Le diagnostic différentiel radiologique du carcinome à cellules acineuses comprend l’adénocarcinome canalaire, la tumeur neuroendocrine, la tumeur solide et pseudopapillaire, le pancréaticoblastome, le néoplasme kystique mucineux et le pseudokyste . Il est important de différencier ces néoplasmes car le traitement et le pronostic diffèrent considérablement pour ces diverses entités. L’adénocarcinome du canal pancréatique est la tumeur maligne primaire du pancréas la plus courante. Cette tumeur est généralement plus petite que le carcinome des cellules acineuses et ne contient pratiquement jamais de calcification ou de dégénérescence kystique. Contrairement au carcinome à cellules acineuses, l’adénocarcinome canalaire pancréatique n’est pas bien marginalisé et est presque toujours localement invasif. La tumeur neuroendocrine est typiquement plus vasculaire que le carcinome à cellules acineuses et, par conséquent, peut rehausser davantage le parenchyme pancréatique ; cette tumeur présente des signes cliniques de sécrétion anormale d’hormones. Cependant, les tumeurs endocrines non fonctionnelles peuvent se présenter sous la forme de grandes masses bien marginées avec des zones kystiques hémorragiques internes et peuvent donc ne pas être distinguées du carcinome à cellules acineuses.

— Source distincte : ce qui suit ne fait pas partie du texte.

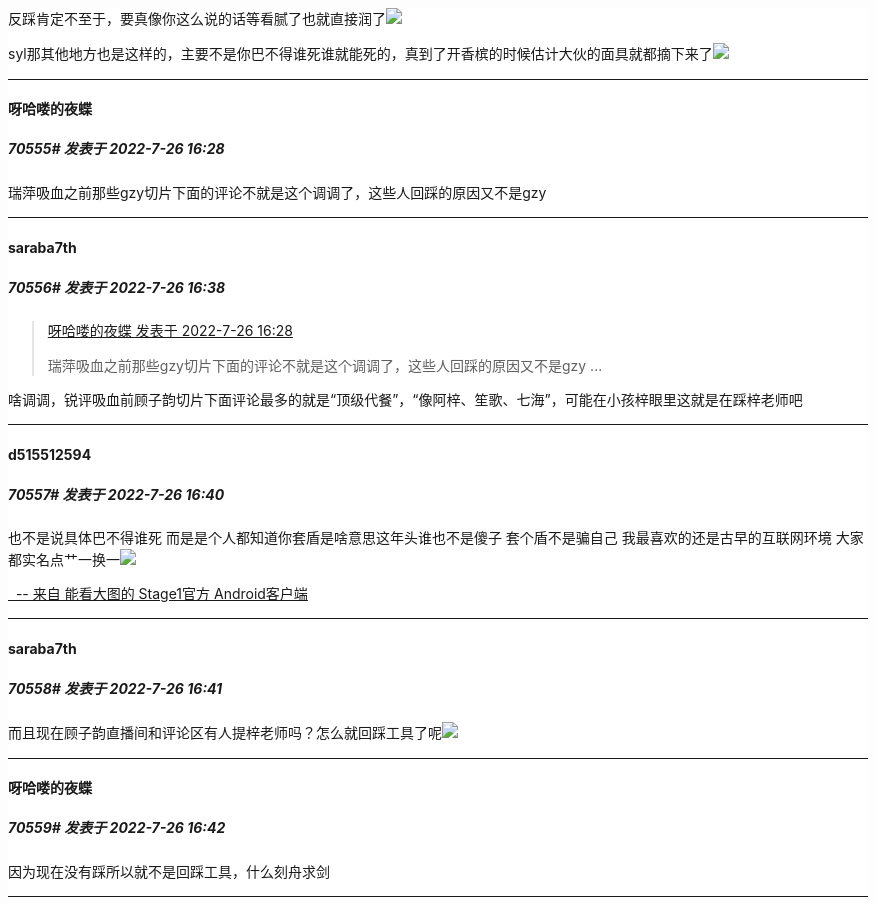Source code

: 反踩肯定不至于，要真像你这么说的话等看腻了也就直接润了<img src="https://static.saraba1st.com/image/smiley/face2017/034.png" referrerpolicy="no-referrer"> 

syl那其他地方也是这样的，主要不是你巴不得谁死谁就能死的，真到了开香槟的时候估计大伙的面具就都摘下来了<img src="https://static.saraba1st.com/image/smiley/face2017/214.gif" referrerpolicy="no-referrer">

*****

####  呀哈喽的夜蝶  
##### 70555#       发表于 2022-7-26 16:28

瑞萍吸血之前那些gzy切片下面的评论不就是这个调调了，这些人回踩的原因又不是gzy



*****

####  saraba7th  
##### 70556#       发表于 2022-7-26 16:38

<blockquote><a href="httphttps://bbs.saraba1st.com/2b/forum.php?mod=redirect&amp;goto=findpost&amp;pid=56809310&amp;ptid=2040827" target="_blank">呀哈喽的夜蝶 发表于 2022-7-26 16:28</a>

瑞萍吸血之前那些gzy切片下面的评论不就是这个调调了，这些人回踩的原因又不是gzy ...</blockquote>
啥调调，锐评吸血前顾子韵切片下面评论最多的就是“顶级代餐”，“像阿梓、笙歌、七海”，可能在小孩梓眼里这就是在踩梓老师吧

*****

####  d515512594  
##### 70557#       发表于 2022-7-26 16:40

也不是说具体巴不得谁死
而是是个人都知道你套盾是啥意思这年头谁也不是傻子
套个盾不是骗自己
我最喜欢的还是古早的互联网环境
大家都实名点艹一换一<img src="https://static.saraba1st.com/image/smiley/face2017/037.png" referrerpolicy="no-referrer">

[  -- 来自 能看大图的 Stage1官方 Android客户端](https://www.coolapk.com/apk/140634)



*****

####  saraba7th  
##### 70558#       发表于 2022-7-26 16:41

而且现在顾子韵直播间和评论区有人提梓老师吗？怎么就回踩工具了呢<img src="https://static.saraba1st.com/image/smiley/face2017/067.png" referrerpolicy="no-referrer">

*****

####  呀哈喽的夜蝶  
##### 70559#       发表于 2022-7-26 16:42

因为现在没有踩所以就不是回踩工具，什么刻舟求剑

*****
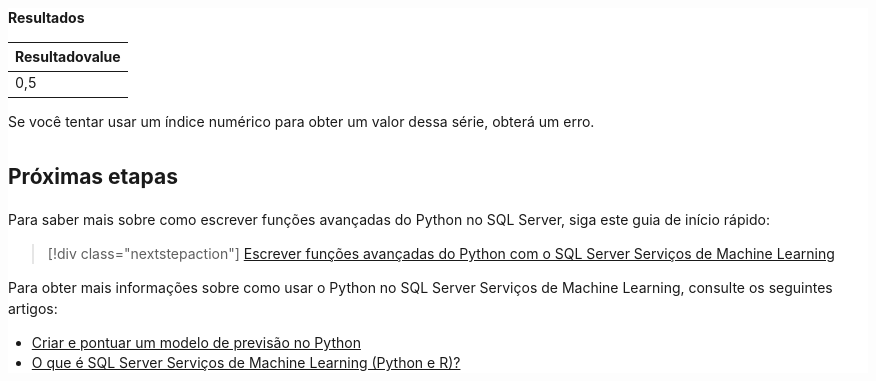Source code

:    **Resultados**

   |Resultadovalue|
   |------|
   |0,5|

   Se você tentar usar um índice numérico para obter um valor dessa série, obterá um erro.

## <a name="next-steps"></a>Próximas etapas

Para saber mais sobre como escrever funções avançadas do Python no SQL Server, siga este guia de início rápido:

> [!div class="nextstepaction"]
> [Escrever funções avançadas do Python com o SQL Server Serviços de Machine Learning](quickstart-python-functions.md)

Para obter mais informações sobre como usar o Python no SQL Server Serviços de Machine Learning, consulte os seguintes artigos:

- [Criar e pontuar um modelo de previsão no Python](quickstart-python-train-score-model.md)
- [O que é SQL Server Serviços de Machine Learning (Python e R)?](../what-is-sql-server-machine-learning.md)
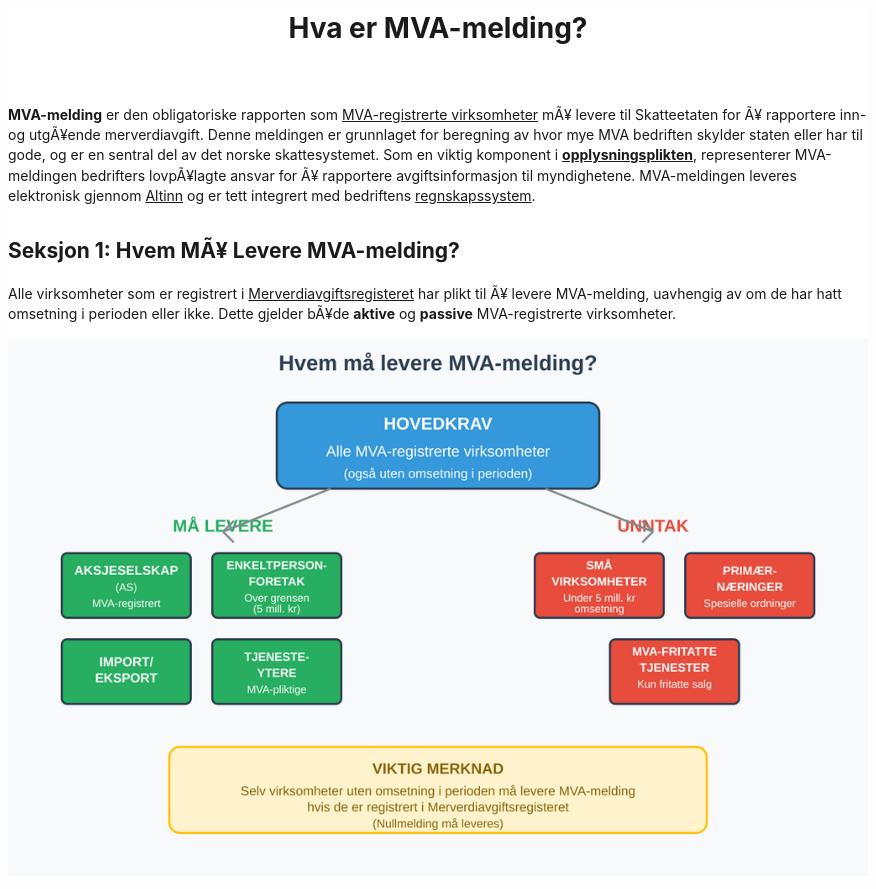﻿---
title: "Hva er MVA-melding?"
meta_title: "Hva er MVA-melding?"
meta_description: '**MVA-melding** er den obligatoriske rapporten som [MVA-registrerte virksomheter](/blogs/regnskap/hva-er-avgiftsplikt-mva "Hva er Avgiftsplikt (MVA)? Komplett G...'
slug: hva-er-mva-melding
type: blog
layout: pages/single
---

**MVA-melding** er den obligatoriske rapporten som [MVA-registrerte virksomheter](/blogs/regnskap/hva-er-avgiftsplikt-mva "Hva er Avgiftsplikt (MVA)? Komplett Guide til Merverdiavgift i Norge") mÃ¥ levere til Skatteetaten for Ã¥ rapportere inn- og utgÃ¥ende merverdiavgift. Denne meldingen er grunnlaget for beregning av hvor mye MVA bedriften skylder staten eller har til gode, og er en sentral del av det norske skattesystemet. Som en viktig komponent i **[opplysningsplikten](/blogs/regnskap/hva-er-opplysningsplikt "Hva er opplysningsplikt? Komplett guide til rapporteringsplikt")**, representerer MVA-meldingen bedrifters lovpÃ¥lagte ansvar for Ã¥ rapportere avgiftsinformasjon til myndighetene. MVA-meldingen leveres elektronisk gjennom [Altinn](/blogs/regnskap/hva-er-altinn "Hva er Altinn? Norges Digitale Portal for NÃ¦ringsliv og Privatpersoner") og er tett integrert med bedriftens [regnskapssystem](/blogs/regnskap/hva-er-regnskap "Hva er Regnskap? Komplett Guide til Regnskapsprinsipper og Praksis").

## Seksjon 1: Hvem MÃ¥ Levere MVA-melding?

Alle virksomheter som er registrert i [Merverdiavgiftsregisteret](/blogs/regnskap/hva-er-avgiftsplikt-mva "Hva er Avgiftsplikt (MVA)? Komplett Guide til Merverdiavgift i Norge") har plikt til Ã¥ levere MVA-melding, uavhengig av om de har hatt omsetning i perioden eller ikke. Dette gjelder bÃ¥de **aktive** og **passive** MVA-registrerte virksomheter.

![Hvem mÃ¥ levere MVA-melding](mva-melding-plikt.svg)
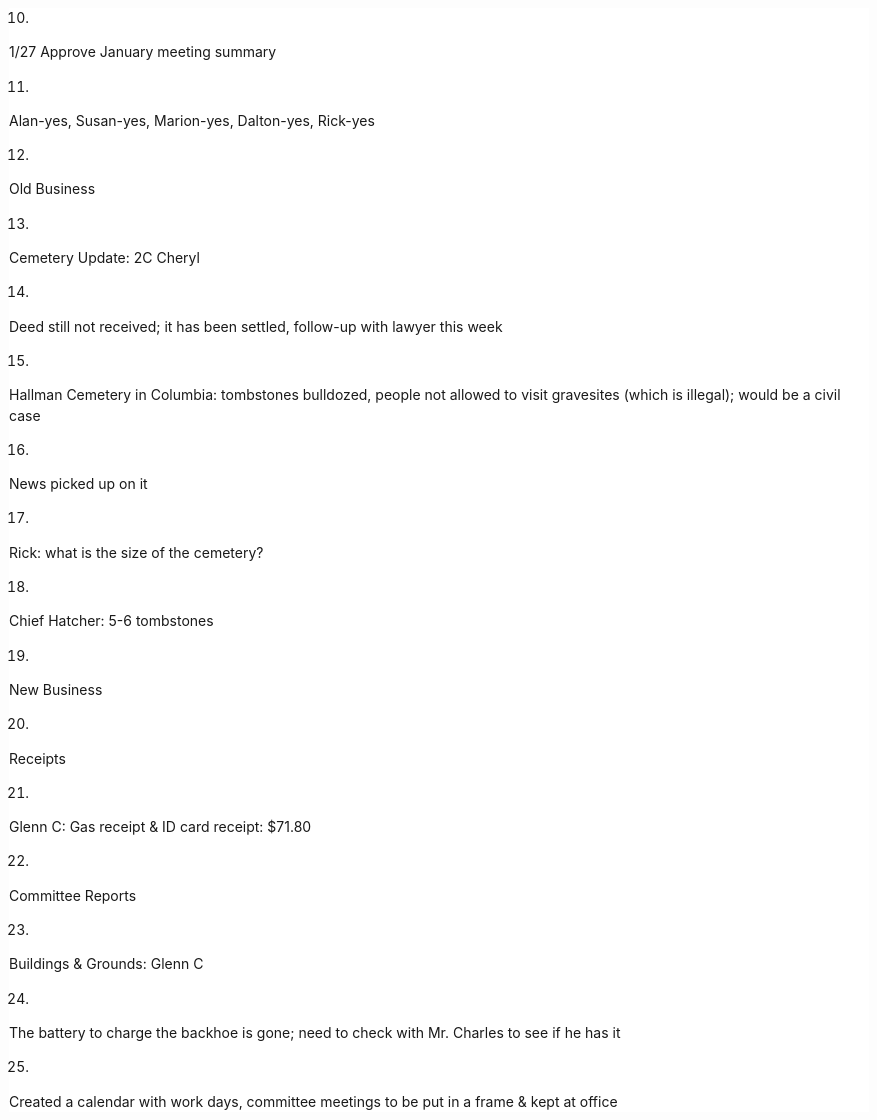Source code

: 10.

1/27 Approve January meeting summary

11.

Alan-yes, Susan-yes, Marion-yes, Dalton-yes, Rick-yes

12.

Old Business

13.

Cemetery Update: 2C Cheryl

14.

Deed still not received; it has been settled, follow-up with lawyer this week

15.

Hallman Cemetery in Columbia: tombstones bulldozed, people not allowed to visit gravesites (which is illegal); would be a civil case

16.

News picked up on it

17.

Rick: what is the size of the cemetery?

18.

Chief Hatcher: 5-6 tombstones

19.

New Business

20.

Receipts

21.

Glenn C: Gas receipt & ID card receipt: $71.80

22.

Committee Reports

23.

Buildings & Grounds: Glenn C

24.

The battery to charge the backhoe is gone; need to check with Mr. Charles to see if he has it

25.

Created a calendar with work days, committee meetings to be put in a frame & kept at office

Les tumeurs solides et pseudo-papillaires peuvent également ressembler au carcinome à cellules acineuses. Ces tumeurs sont bien marginées, de grande taille, encapsulées avec des zones solides et kystiques ; cependant, elles sont observées presque exclusivement chez les jeunes femmes, chez qui le carcinome à cellules acineuses ne se produit que rarement, et ont un meilleur pronostic. Les pancréatoblastomes sont des tumeurs épithéliales malignes extrêmement rares avec une différenciation acineuse et sont histologiquement similaires au carcinome à cellules acineuses. Cependant, les pancréatoblastomes surviennent généralement chez les nourrissons et les enfants. Ils sont plus agressifs que le carcinome à cellules acineuses et présentent souvent des métastases hépatiques. Enfin, les pseudokystes pancréatiques à paroi épaisse peuvent ressembler à un carcinome à cellules acineuses, comme dans le cas de l’un de nos patients. Cependant, des antécédents de pancréatite sont presque toujours présents.
En conclusion, le carcinome à cellules acineuses pur du pancréas, bien que rare, présente des caractéristiques TDM et IRM distinctives qui permettent aux radiologues de poser un diagnostic précis. Il se présente typiquement comme une masse exophytique bien marginée qui se rehausse de façon homogène et moins que le pancréas environnant lorsqu’elle est petite et qui contient des zones kystiques dues à la nécrose lorsqu’elle est grande.